When I first started writing, I had no concept of genre; I just had a story that was fighting to land on the page. Saxon’s Bane, my first novel, had the possibility of a ghost but the supernatural elements were ambiguous. There was just a whiff of sulphur amongst the roses. My agent, the stellar Ian Drury at Sheil Land, called it ‘dark fantasy’ though Solaris published it as ‘horror’. Of all the reviews (and there were some gratifyingly good ones) I was particularly proud when Ross Warren described Saxon’s Bane as ‘the book to thrust into the hands of any know-it-all who claims that genre fiction cannot be literary’.
Ian Drury describes Draca as a ‘crossover between literary fiction and subtle horror’. I’ll live with that, although only one of the three principle characters sees a supernatural explanation for events as the plot unfolds. Everyone interprets the world in different ways. One character sees a dark malevolence where another sees coincidence.
Calling my writing ‘Literary Fantasy’ sometimes prompts the question “do you mean ‘Fantasy Fiction’?”
Well, yes, but ‘fantasy fiction’ is a very broad term. All writers build worlds, but I set Saxon’s Bane and Draca in a world the reader would recognise. It’s not Narnia or Middle Earth.
I’m straying into historical territory. I’m just finishing a manuscript set in a world that is redolent of fourteenth century France.
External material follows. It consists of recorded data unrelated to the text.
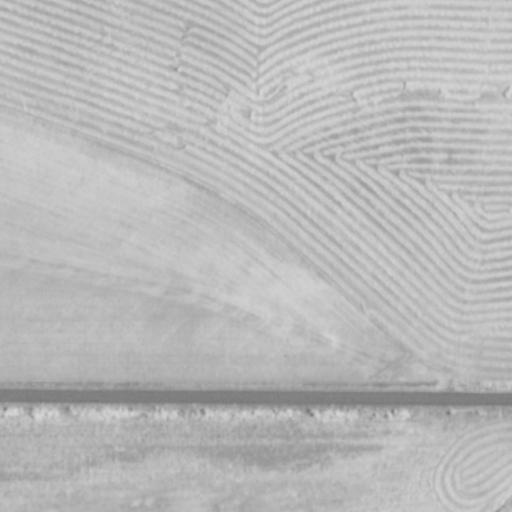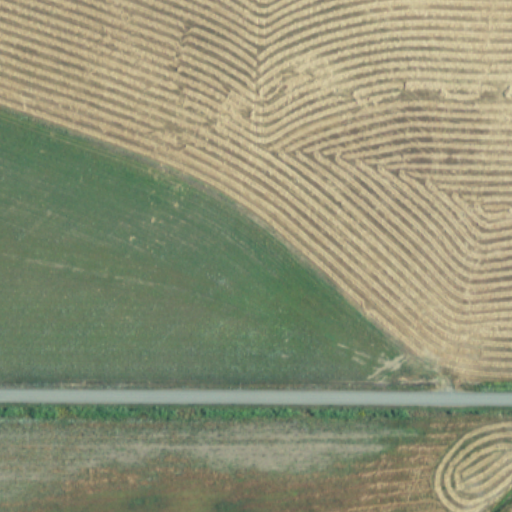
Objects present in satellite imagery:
crop: (256, 200)
road: (255, 399)
crop: (478, 490)
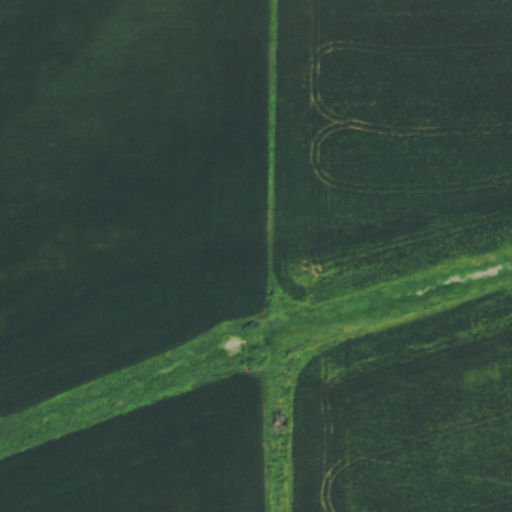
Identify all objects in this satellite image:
road: (253, 345)
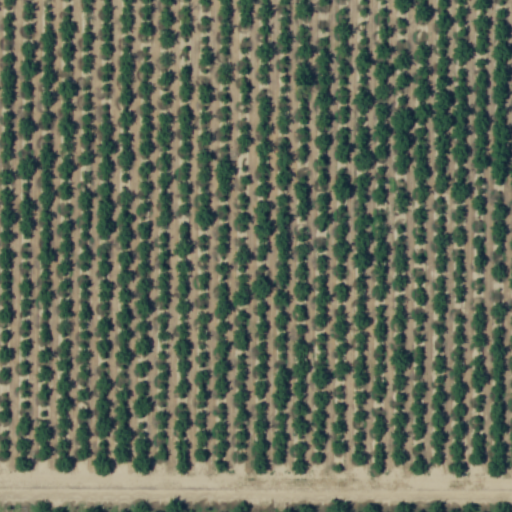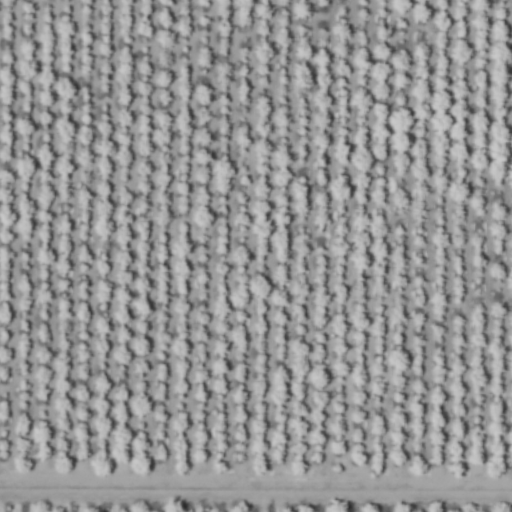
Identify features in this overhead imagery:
road: (255, 491)
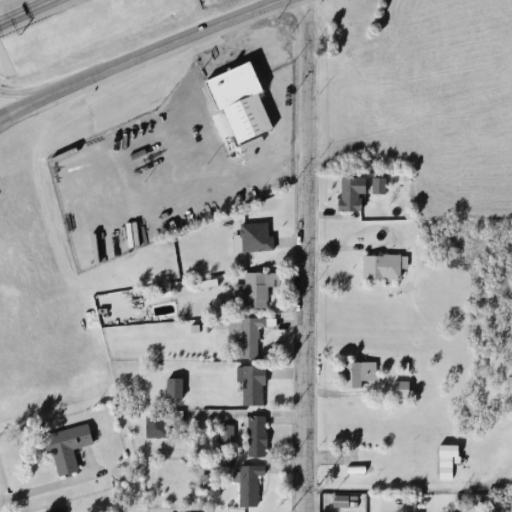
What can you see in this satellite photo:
road: (24, 9)
road: (136, 55)
road: (29, 90)
building: (245, 91)
building: (239, 102)
road: (8, 117)
building: (380, 177)
building: (353, 185)
building: (377, 185)
building: (350, 194)
building: (257, 229)
building: (255, 237)
road: (306, 256)
building: (384, 258)
building: (382, 266)
building: (257, 281)
building: (255, 289)
building: (250, 326)
building: (249, 336)
building: (357, 366)
building: (356, 374)
building: (252, 375)
building: (177, 379)
building: (401, 383)
building: (251, 385)
building: (173, 388)
building: (399, 389)
building: (163, 415)
building: (160, 424)
building: (258, 428)
building: (225, 435)
building: (256, 436)
building: (69, 439)
building: (65, 447)
building: (250, 476)
building: (214, 477)
building: (248, 484)
building: (511, 507)
building: (57, 508)
building: (183, 510)
building: (62, 511)
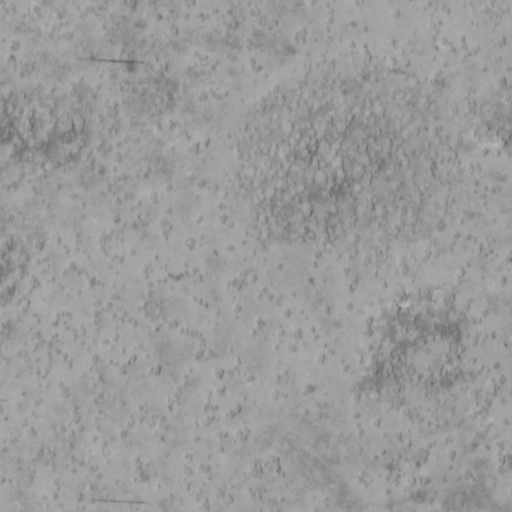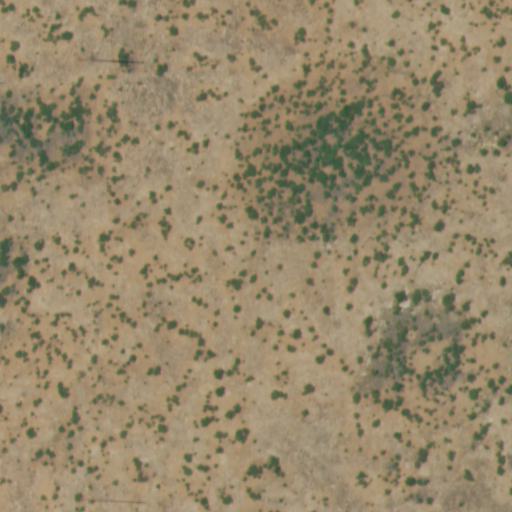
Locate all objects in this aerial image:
power tower: (83, 60)
power tower: (81, 502)
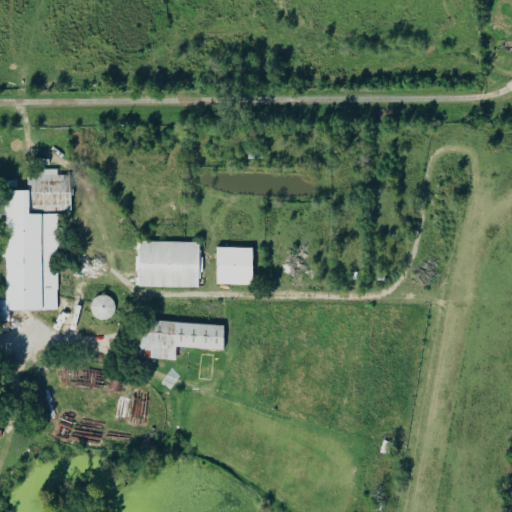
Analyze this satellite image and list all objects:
road: (256, 98)
building: (36, 242)
building: (169, 264)
building: (235, 265)
building: (103, 307)
building: (180, 338)
road: (36, 343)
track: (472, 371)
So the next label in my collection might be ‘historical fantasy’. That’s one that people recognise; everyone’s heard of Game of Thrones, though this story is more Guy Gavriel Kay than George R R Martin.
But genre labels are like clothes; they conceal as well as attract. My questions for readers will always be ‘is it a good story?’ If the characters are so real that you’re sad to close the book and let them go, then I’ve done my job as a writer and’ I don’t care what label a publisher puts on the book.